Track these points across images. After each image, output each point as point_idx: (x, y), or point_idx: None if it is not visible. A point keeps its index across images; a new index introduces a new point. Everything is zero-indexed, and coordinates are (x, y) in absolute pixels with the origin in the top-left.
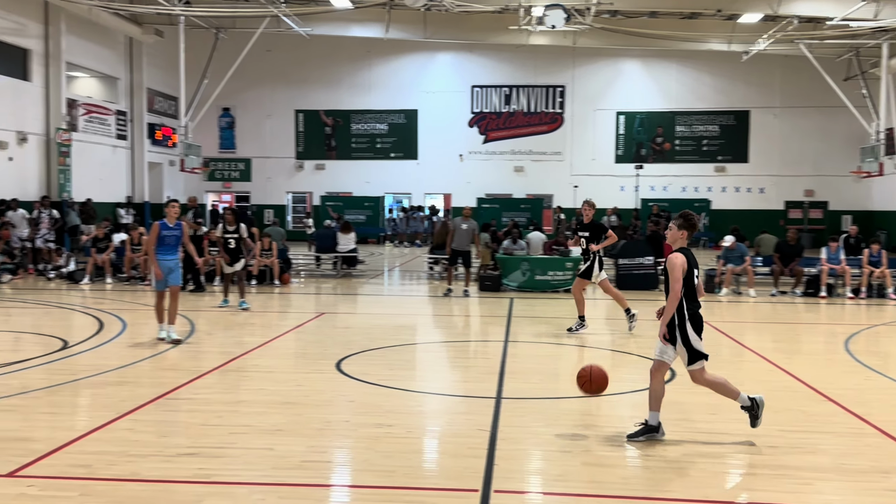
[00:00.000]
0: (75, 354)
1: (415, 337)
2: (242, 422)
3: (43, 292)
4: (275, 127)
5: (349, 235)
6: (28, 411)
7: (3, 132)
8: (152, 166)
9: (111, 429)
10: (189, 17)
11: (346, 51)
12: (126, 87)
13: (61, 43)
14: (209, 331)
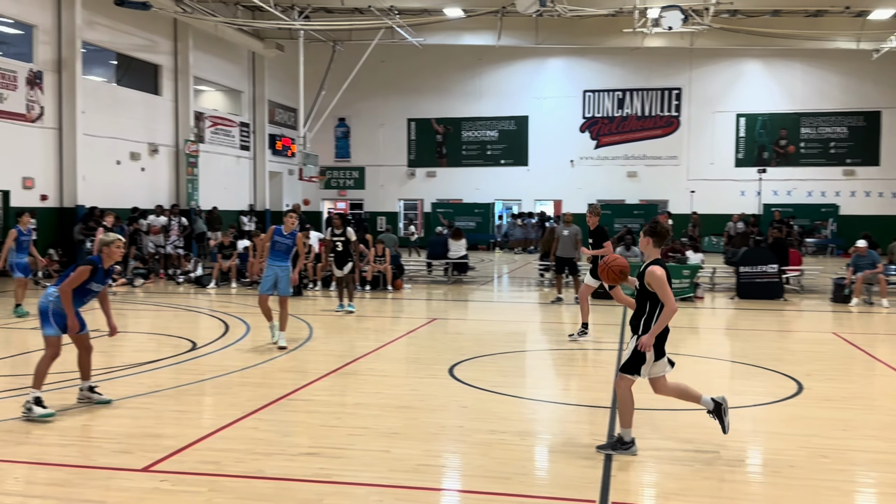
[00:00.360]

============================================================

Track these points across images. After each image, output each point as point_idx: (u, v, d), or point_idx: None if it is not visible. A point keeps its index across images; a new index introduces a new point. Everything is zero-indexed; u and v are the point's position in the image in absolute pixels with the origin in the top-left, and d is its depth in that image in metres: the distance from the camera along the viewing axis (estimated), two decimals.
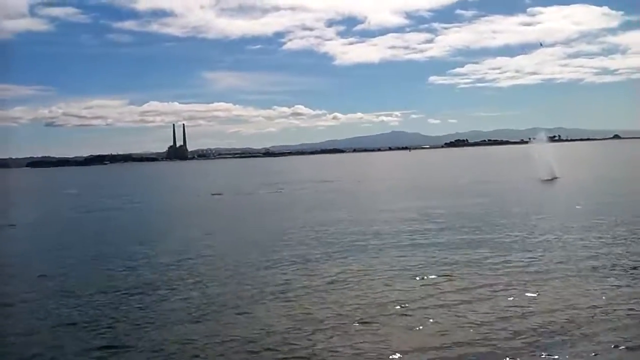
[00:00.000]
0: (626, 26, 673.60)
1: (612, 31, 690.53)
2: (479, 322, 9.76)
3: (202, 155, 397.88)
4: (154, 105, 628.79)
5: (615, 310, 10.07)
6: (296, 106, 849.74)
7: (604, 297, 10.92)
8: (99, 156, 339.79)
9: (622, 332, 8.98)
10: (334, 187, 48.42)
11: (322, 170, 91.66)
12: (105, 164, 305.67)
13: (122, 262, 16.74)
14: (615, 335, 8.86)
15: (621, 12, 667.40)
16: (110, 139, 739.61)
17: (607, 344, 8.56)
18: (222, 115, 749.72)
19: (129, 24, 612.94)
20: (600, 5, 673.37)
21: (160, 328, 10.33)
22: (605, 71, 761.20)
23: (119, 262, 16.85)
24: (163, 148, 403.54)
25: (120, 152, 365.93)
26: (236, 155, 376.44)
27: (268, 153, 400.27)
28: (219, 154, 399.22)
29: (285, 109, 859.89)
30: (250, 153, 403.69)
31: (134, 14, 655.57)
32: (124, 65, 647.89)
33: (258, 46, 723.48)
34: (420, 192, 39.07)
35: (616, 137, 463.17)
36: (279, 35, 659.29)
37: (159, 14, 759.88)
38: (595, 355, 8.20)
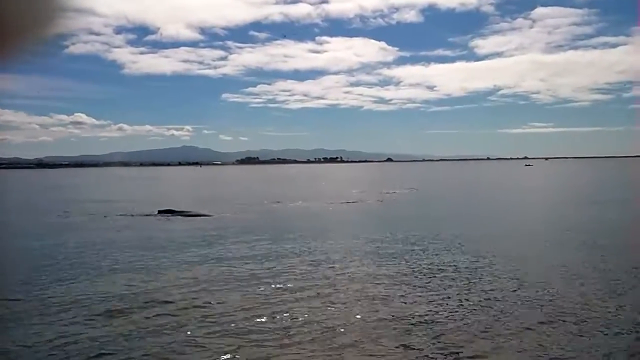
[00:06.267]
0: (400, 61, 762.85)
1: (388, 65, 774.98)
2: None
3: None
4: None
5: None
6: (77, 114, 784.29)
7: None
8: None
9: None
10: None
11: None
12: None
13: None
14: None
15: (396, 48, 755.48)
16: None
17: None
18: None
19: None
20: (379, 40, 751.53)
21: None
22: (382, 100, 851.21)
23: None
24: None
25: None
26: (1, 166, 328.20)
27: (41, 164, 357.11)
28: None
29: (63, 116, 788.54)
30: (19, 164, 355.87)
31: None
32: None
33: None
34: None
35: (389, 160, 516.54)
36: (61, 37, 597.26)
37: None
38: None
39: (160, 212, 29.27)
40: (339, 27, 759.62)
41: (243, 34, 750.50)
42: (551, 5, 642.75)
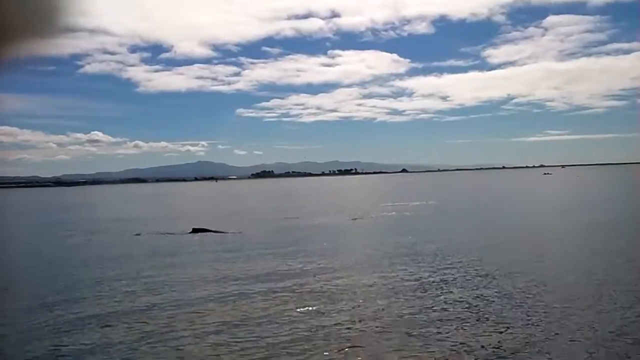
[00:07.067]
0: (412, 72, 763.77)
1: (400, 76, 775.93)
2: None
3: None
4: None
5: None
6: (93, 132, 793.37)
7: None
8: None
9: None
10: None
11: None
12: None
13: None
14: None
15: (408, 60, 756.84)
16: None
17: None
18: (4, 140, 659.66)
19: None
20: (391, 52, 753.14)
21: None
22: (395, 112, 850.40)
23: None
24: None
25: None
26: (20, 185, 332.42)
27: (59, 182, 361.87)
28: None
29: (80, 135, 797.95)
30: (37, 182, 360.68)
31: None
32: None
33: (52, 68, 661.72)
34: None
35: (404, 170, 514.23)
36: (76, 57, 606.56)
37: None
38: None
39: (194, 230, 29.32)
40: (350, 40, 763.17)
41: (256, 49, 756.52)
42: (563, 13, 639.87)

============================================================

■ **Directions for this task**
Print, without alteration, only the lines above between the one holding "2: (479, 322, 9.76)" and the one holding "23: (119, 262, 16.85)", inclusive.

■ **Reply**
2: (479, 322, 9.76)
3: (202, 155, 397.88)
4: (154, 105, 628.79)
5: (615, 310, 10.07)
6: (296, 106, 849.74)
7: (604, 297, 10.92)
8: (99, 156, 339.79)
9: (622, 332, 8.98)
10: (334, 187, 48.42)
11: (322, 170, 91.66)
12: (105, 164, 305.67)
13: (122, 262, 16.74)
14: (615, 335, 8.86)
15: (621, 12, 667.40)
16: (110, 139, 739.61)
17: (607, 344, 8.56)
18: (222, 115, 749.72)
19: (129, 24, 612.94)
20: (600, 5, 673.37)
21: (160, 328, 10.33)
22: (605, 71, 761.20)
23: (119, 262, 16.85)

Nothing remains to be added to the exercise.